| Konu: | CHP Grubu önerisi münasebetiyle |
| Yasama Yılı: | 3 |
| Birleşim: | 12 |
| Tarih: | 31.10.2019 |
HDP GRUBU ADINA MURAT ÇEPNİ (İzmir) - Teşekkürler Başkan.
Genel Kurul ve değerli halkımız; 2019 senesinde Cumhurbaşkanı Kararıyla Maden'in Camiikebir Mahallesi afet bölgesi ilan edildi. Oysa, 2016 senesinde ise Fırat Üniversitesi afetin, afet riskini yaratan temel unsurun oradaki Eti Bakır maden şirketi olduğunu ortaya koydu; Eti Maden şirketinin maden çıkartma esnasında işte dinamit patlatması ve açığa çıkan pasaların gelişigüzel bölgede çevreye bırakılmasından oluşan bir riskin altını çizmişti. Şimdi dolayısıyla biz, burada Camiikebir bölgesinin afet bölgesi ilan edilmesinden ziyade, şunun tartışmasını yapmamız gerekir: Şimdi, sorunun temel kaynağı maden şirketiyken ve bu maden şirketinin doğrudan yarattığı riskler iken burada afet bölgesinin ilan edilip oradan insanların yaşam alanlarından çıkıp gitmesini, göç etmesini tartışmak kuşkusuz esas meseleden uzaklaşmak anlamına gelir. Dolayısıyla halkın ve ilgili çevrelerin temel talebi şudur: "Şirket gitmelidir, biz burada kalmalıyız."dır. Dolayısıyla esas olarak bizim üstünde durduğumuz nokta şudur:
Şimdi AKP Hükûmeti söz konusu olduğunda ve enerji yatırımları söz konusu olduğunda Maden ilçemizde yaşanan şeylere benzer bir dizi olay yaşanıyor. Örneğin, İzmir'in Karaburun ilçesine bağlı Yaylaköy'de yirmi sene önce verilen afet riski raporuna bağlı olarak bugün orada 50 tane türbin kuruluyor ve köyün hemen üzerinde türbinler kurulurken köylüye "Buradan gidin." deniyor. Yine, işte İda Dağı'nda Alamos Gold'un ruhsatı uzatılmadı, büyük direnişler sonrasında fakat hemen akabinde 29 yeni ruhsat verildi. Munzur vadisi buna benzer. Yine Manisa'nın Salihli ilçesinin Hacıbektaşlı köyünde, köyün hemen 50 metre üzerinde kurulan JES projesi aynı zamanda halkın oradan göç etmesine neden oluyor. Yani söz konusu Hükûmet olduğunda en istikrarlı olduğu şey doğanın talanı politikası. 3-5 tane doğrudan saraya bağlı enerji şirketinin kârı için bütün doğanın katledilmesiyle karşı karşıyayız.

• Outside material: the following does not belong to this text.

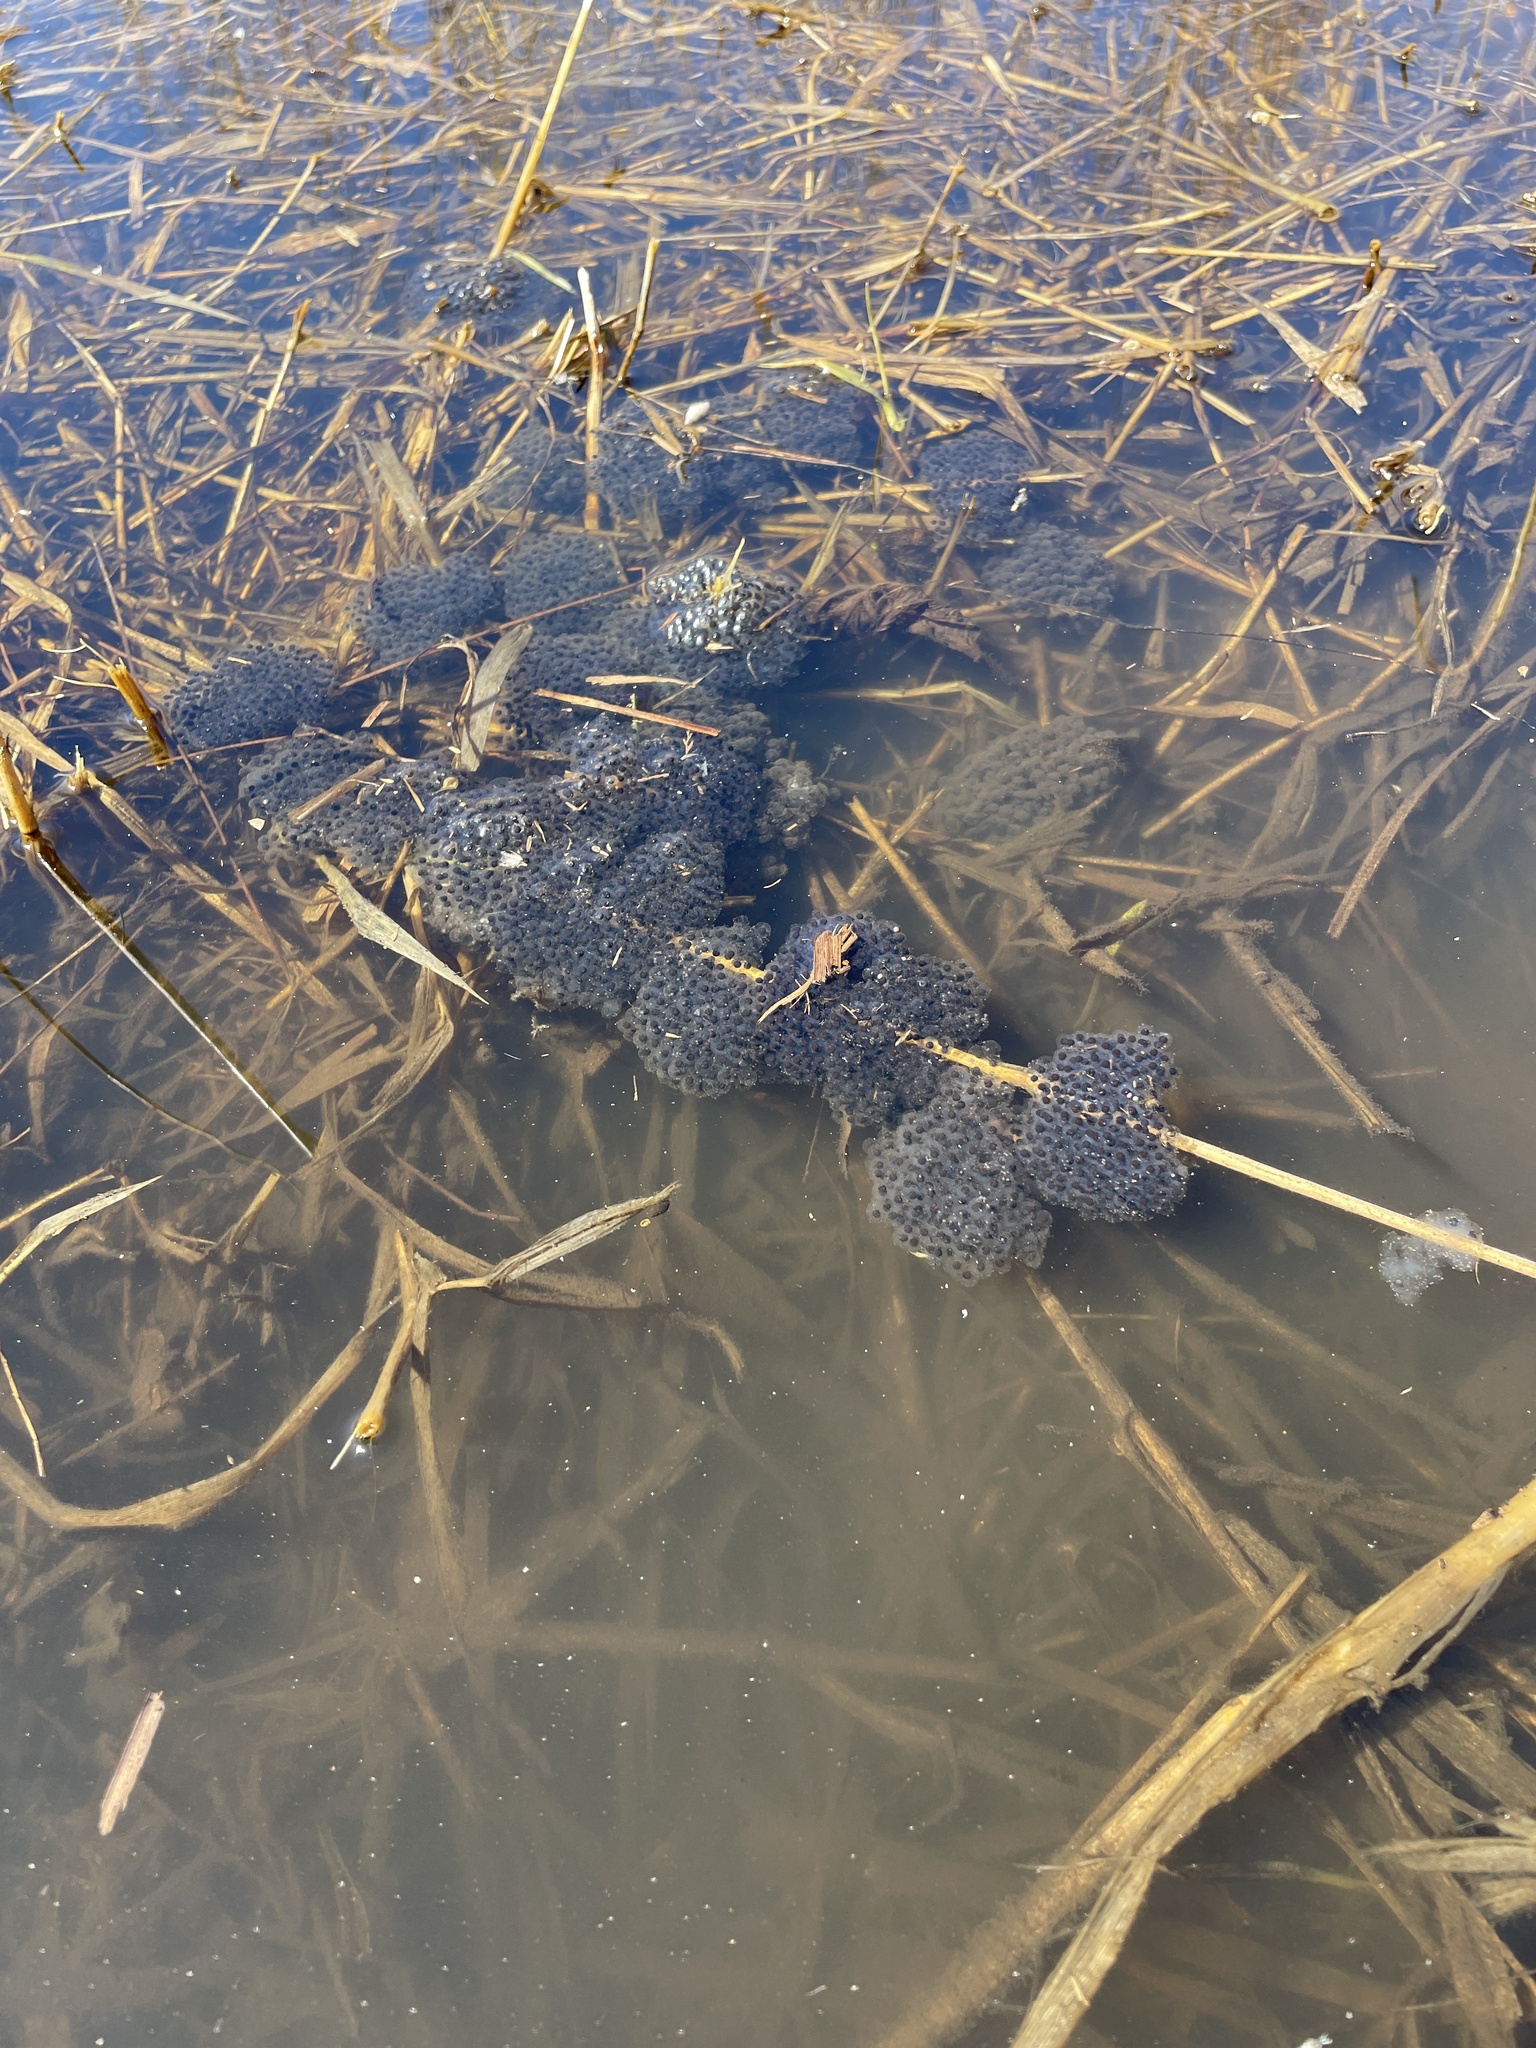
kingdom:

Biz şunu söylüyoruz: Doğanın katledildiği, insanların yaşam alanlarını terk etmek zorunda bırakıldığı, ormanların katledildiği hiçbir politika millî politika olamaz; hiçbir politika insanlar ve ülkenin lehine gerçekleşemez. Tek kazanan saray ve onun şirketleridir. Dolayısıyla, Maden ilçemizde de yaşanan şey budur, orada şirket gitmelidir, onun tahribatları devletin gerekli müdahaleleriyle giderilmelidir, halkın yerinden yurdundan edilmesi engellenmelidir.